* WHAT IS REQUIRED *
Copy each entry precisely as written, and do not carry over the pictures.

──────── DATASET RECORDS

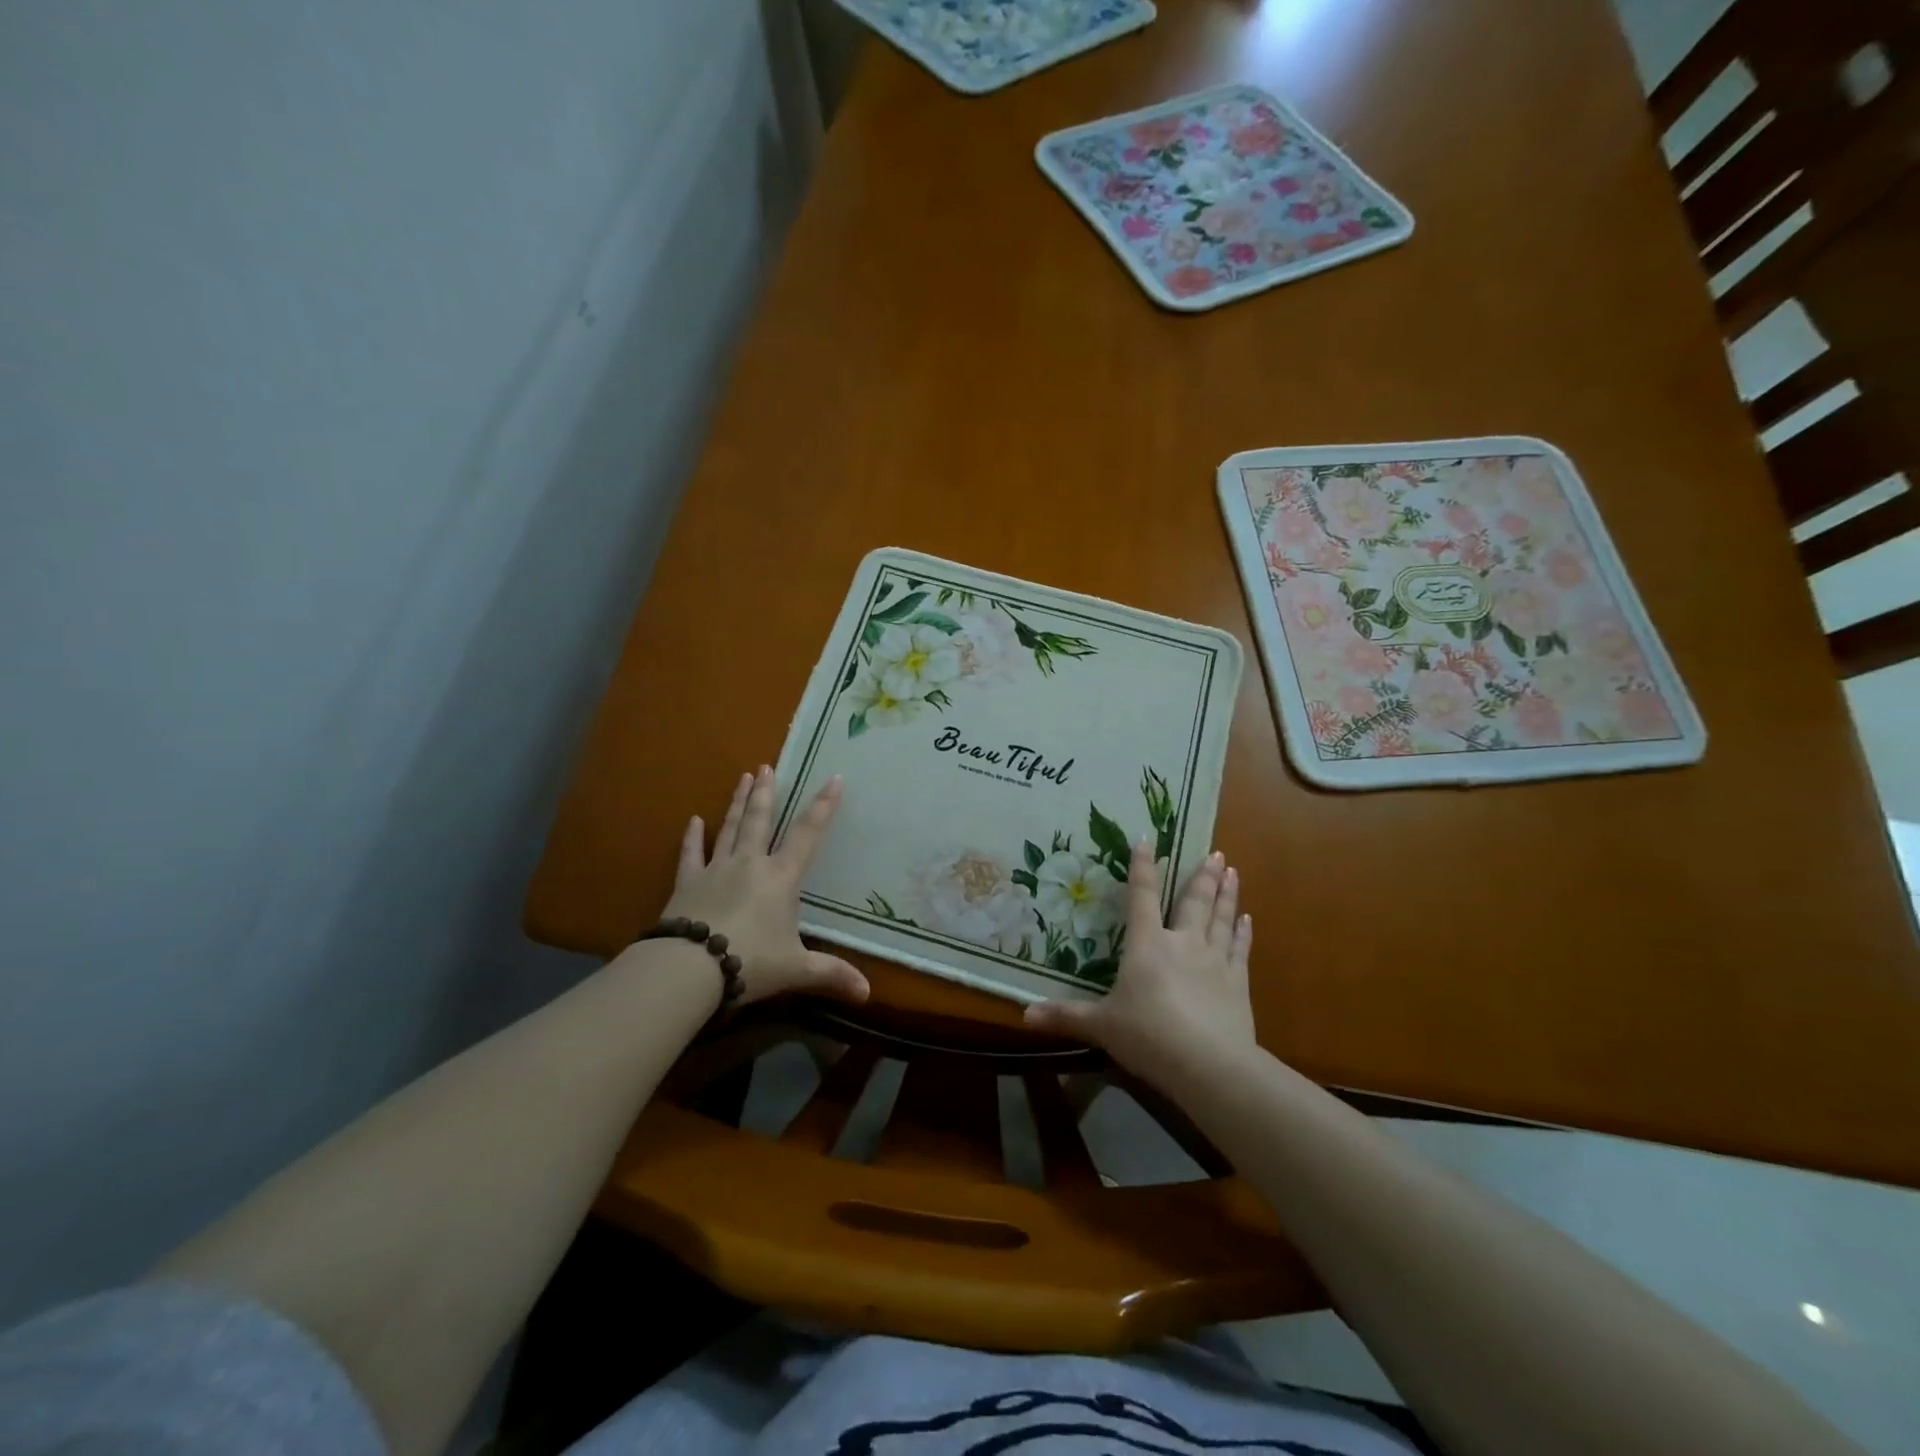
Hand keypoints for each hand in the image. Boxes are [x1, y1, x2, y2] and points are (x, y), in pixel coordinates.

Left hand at [656, 766, 869, 1005]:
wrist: (690, 968)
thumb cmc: (751, 961)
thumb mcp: (796, 969)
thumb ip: (831, 975)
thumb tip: (868, 994)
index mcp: (781, 878)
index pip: (808, 835)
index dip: (823, 807)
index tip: (834, 779)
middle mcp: (750, 864)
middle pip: (761, 820)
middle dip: (767, 792)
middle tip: (767, 766)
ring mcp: (716, 869)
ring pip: (731, 828)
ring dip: (739, 803)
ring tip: (744, 777)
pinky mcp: (687, 883)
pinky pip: (691, 854)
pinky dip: (692, 837)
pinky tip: (694, 820)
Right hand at [1023, 838, 1253, 1081]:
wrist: (1209, 1065)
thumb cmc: (1149, 1037)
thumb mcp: (1102, 1026)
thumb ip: (1067, 1016)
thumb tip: (1025, 1014)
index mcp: (1147, 945)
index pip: (1142, 897)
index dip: (1143, 867)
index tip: (1148, 840)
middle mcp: (1183, 943)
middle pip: (1193, 901)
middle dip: (1202, 876)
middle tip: (1216, 852)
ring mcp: (1215, 960)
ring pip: (1221, 918)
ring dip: (1227, 894)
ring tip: (1232, 871)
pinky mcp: (1238, 983)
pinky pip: (1240, 949)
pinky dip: (1243, 932)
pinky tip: (1248, 919)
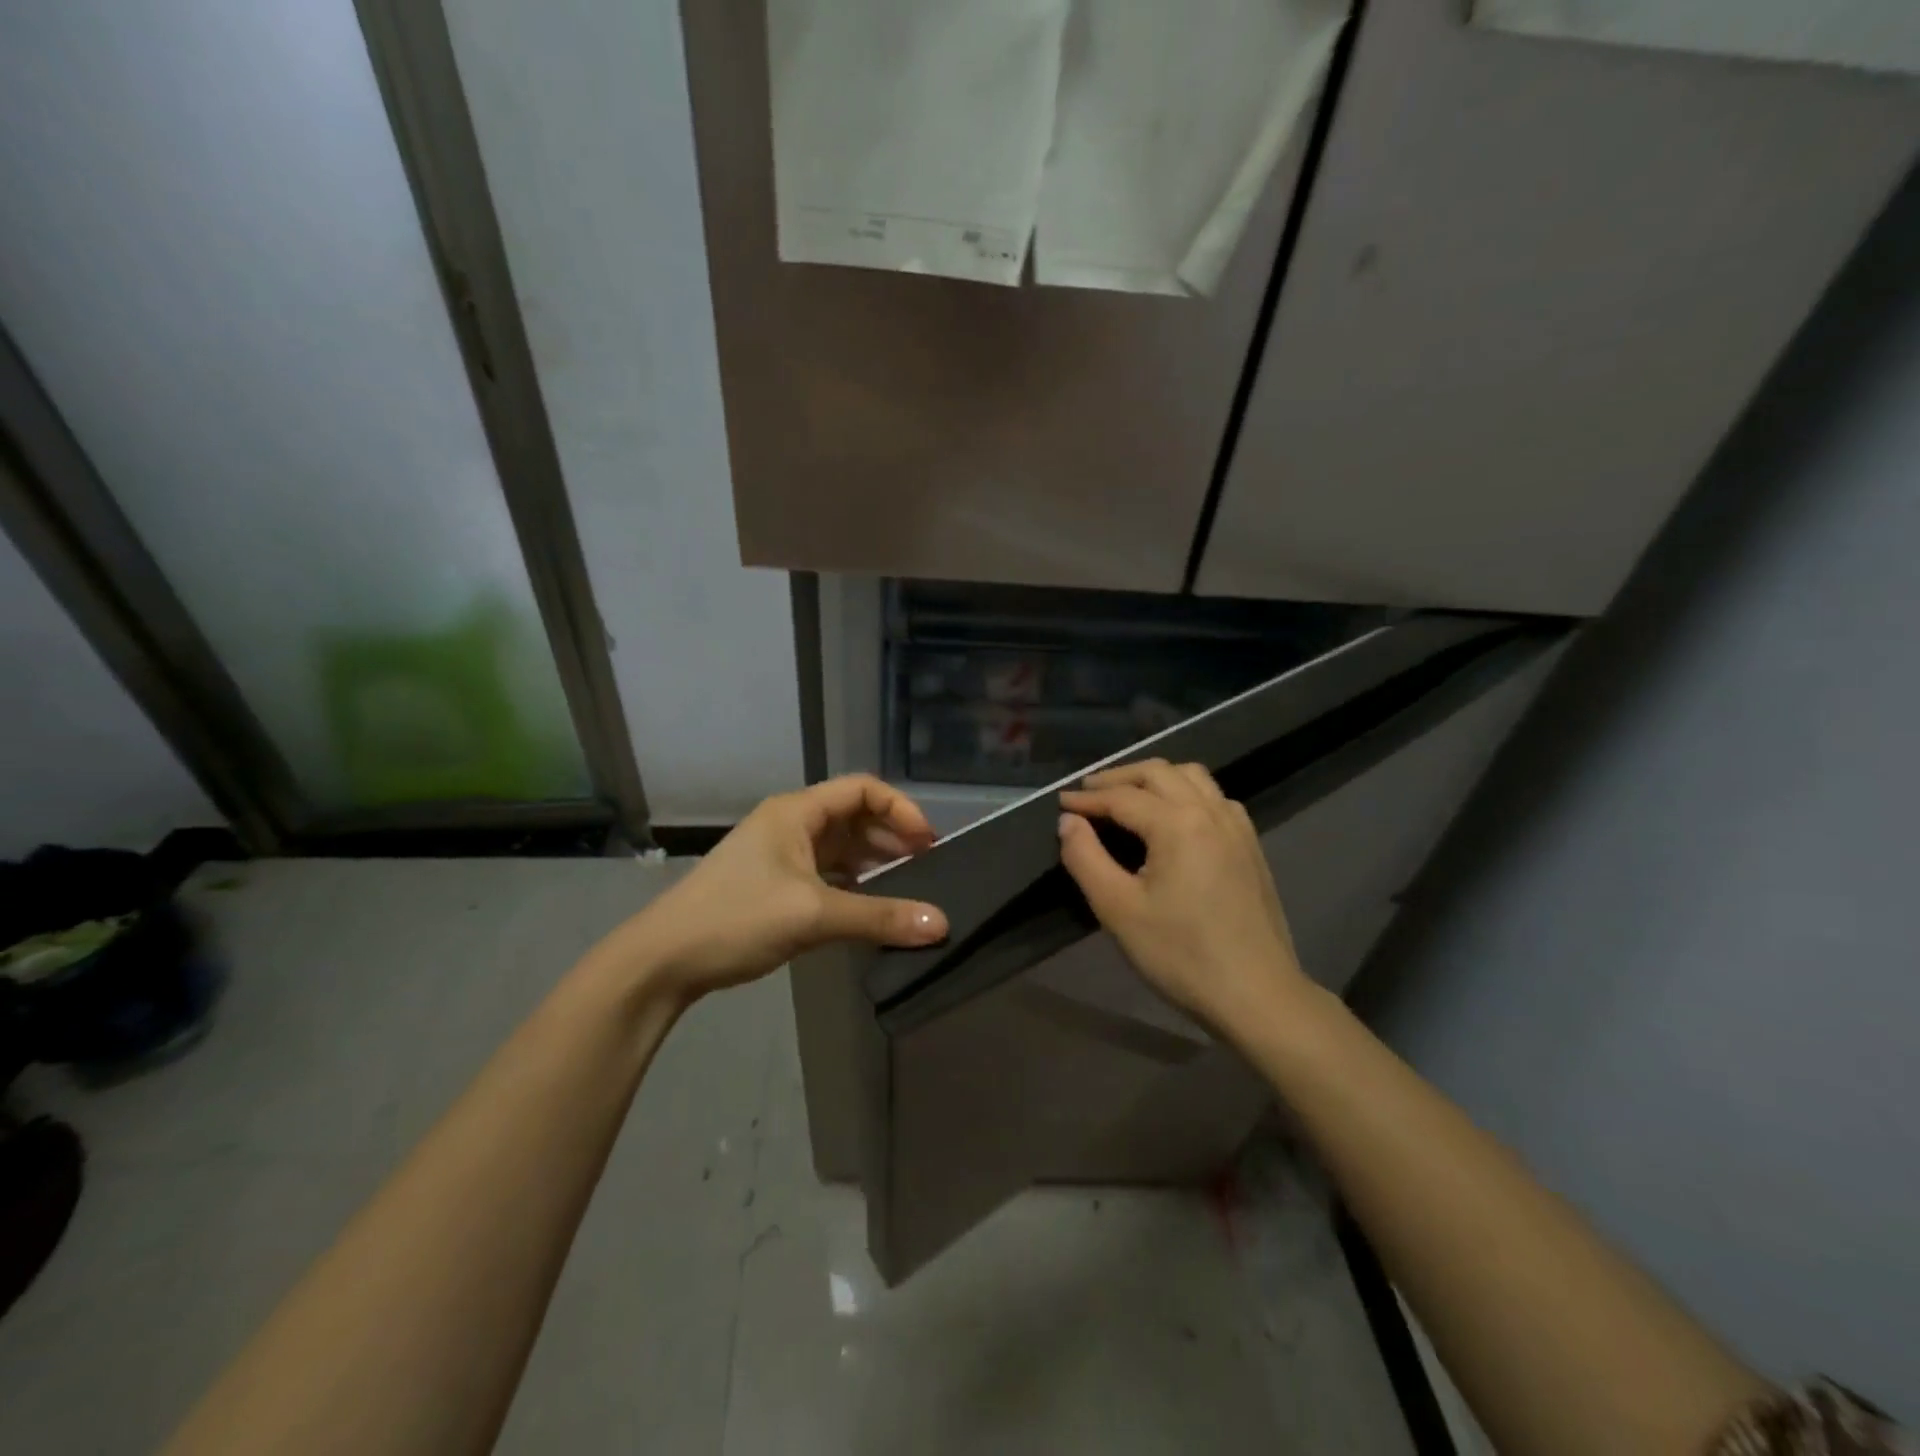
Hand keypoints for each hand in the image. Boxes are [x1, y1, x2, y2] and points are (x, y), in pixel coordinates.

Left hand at [603, 776, 948, 1005]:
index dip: (900, 809)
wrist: (663, 960)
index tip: (928, 843)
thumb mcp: (813, 915)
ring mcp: (781, 855)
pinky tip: (871, 905)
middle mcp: (790, 824)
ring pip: (841, 847)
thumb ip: (879, 917)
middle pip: (854, 817)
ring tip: (909, 886)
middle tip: (929, 866)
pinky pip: (827, 873)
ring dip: (875, 862)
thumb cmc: (737, 919)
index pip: (862, 789)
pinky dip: (853, 883)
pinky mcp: (775, 884)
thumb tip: (941, 925)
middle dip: (893, 837)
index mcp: (796, 812)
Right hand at [1059, 760, 1310, 1036]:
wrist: (1257, 995)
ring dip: (1155, 778)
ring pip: (1192, 777)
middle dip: (1119, 778)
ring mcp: (1237, 826)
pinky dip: (1186, 792)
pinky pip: (1215, 797)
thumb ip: (1086, 858)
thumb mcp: (1118, 909)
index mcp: (1178, 824)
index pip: (1122, 797)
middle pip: (1159, 773)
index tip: (1060, 804)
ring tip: (1128, 796)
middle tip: (1088, 792)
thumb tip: (1069, 822)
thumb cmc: (1181, 955)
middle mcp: (1210, 811)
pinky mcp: (1250, 845)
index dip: (1087, 799)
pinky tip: (1174, 817)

────────────────

* TASK ANSWER *
Hand keypoints for each hand in the image. Boxes are [x1, y1, x2, y2] and points are (x, y), in pixel coordinates.

Left hand at [656, 766, 869, 1005]:
wrist: (690, 968)
thumb cmc: (751, 961)
thumb mcp: (796, 969)
thumb ip: (831, 975)
thumb tip: (868, 994)
index mcp: (781, 878)
index pip: (808, 835)
index dip: (823, 807)
index tip: (834, 779)
middle mcp: (750, 864)
middle pip: (761, 820)
middle dip: (767, 792)
middle tip: (767, 766)
ring mcp: (716, 869)
ring pip: (731, 828)
ring dip: (739, 803)
ring tip: (744, 777)
pinky mcp: (687, 883)
pinky pip: (691, 854)
pinky dip: (692, 837)
pinky tip: (694, 820)
Right hand at [1023, 838, 1253, 1081]:
wrist: (1209, 1065)
thumb cmc: (1149, 1037)
thumb mcp: (1102, 1026)
thumb ip: (1067, 1016)
thumb tip: (1025, 1014)
index mcp: (1147, 945)
index pip: (1142, 897)
index dip: (1143, 867)
index tip: (1148, 840)
middle mcp: (1183, 943)
middle pip: (1193, 901)
middle dip: (1202, 876)
middle tip: (1216, 852)
ring mcp: (1215, 960)
ring pip: (1221, 918)
ring dip: (1227, 894)
ring tip: (1232, 871)
pinky mcp: (1238, 983)
pinky pip: (1240, 949)
pinky dip: (1243, 932)
pinky tip: (1248, 919)
Hand keypoints for each hand in the image. Boxes are [x1, y1, x2, y2] and points are (x, y), in pixel coordinates.

Left hand at [603, 776, 948, 1005]:
index dip: (900, 809)
wrist: (663, 960)
index tip: (928, 843)
thumb mcp: (813, 915)
ring mcp: (781, 855)
pinky tip: (871, 905)
middle mcp: (790, 824)
ring pip: (841, 847)
thumb ip: (879, 917)
middle pip: (854, 817)
ring tip: (909, 886)
middle tip: (929, 866)
pinky pip: (827, 873)
ring dip: (875, 862)
thumb cmc: (737, 919)
index pip: (862, 789)
pinky dip: (853, 883)
pinky mcp: (775, 884)
thumb tip: (941, 925)
middle dip: (893, 837)
index mcp: (796, 812)
Right hand at [1059, 760, 1310, 1036]:
wrist: (1257, 995)
ring dip: (1155, 778)
ring pip: (1192, 777)
middle dip: (1119, 778)
ring mcp: (1237, 826)
pinky dip: (1186, 792)
pinky pip: (1215, 797)
thumb ip: (1086, 858)
thumb mcp: (1118, 909)
index mcp: (1178, 824)
index pip: (1122, 797)
middle pip: (1159, 773)
index tip: (1060, 804)
ring tip: (1128, 796)
middle tip: (1088, 792)
thumb tip: (1069, 822)
thumb cmc: (1181, 955)
middle mcp: (1210, 811)
pinky mcp: (1250, 845)
index dip: (1087, 799)
pinky tip: (1174, 817)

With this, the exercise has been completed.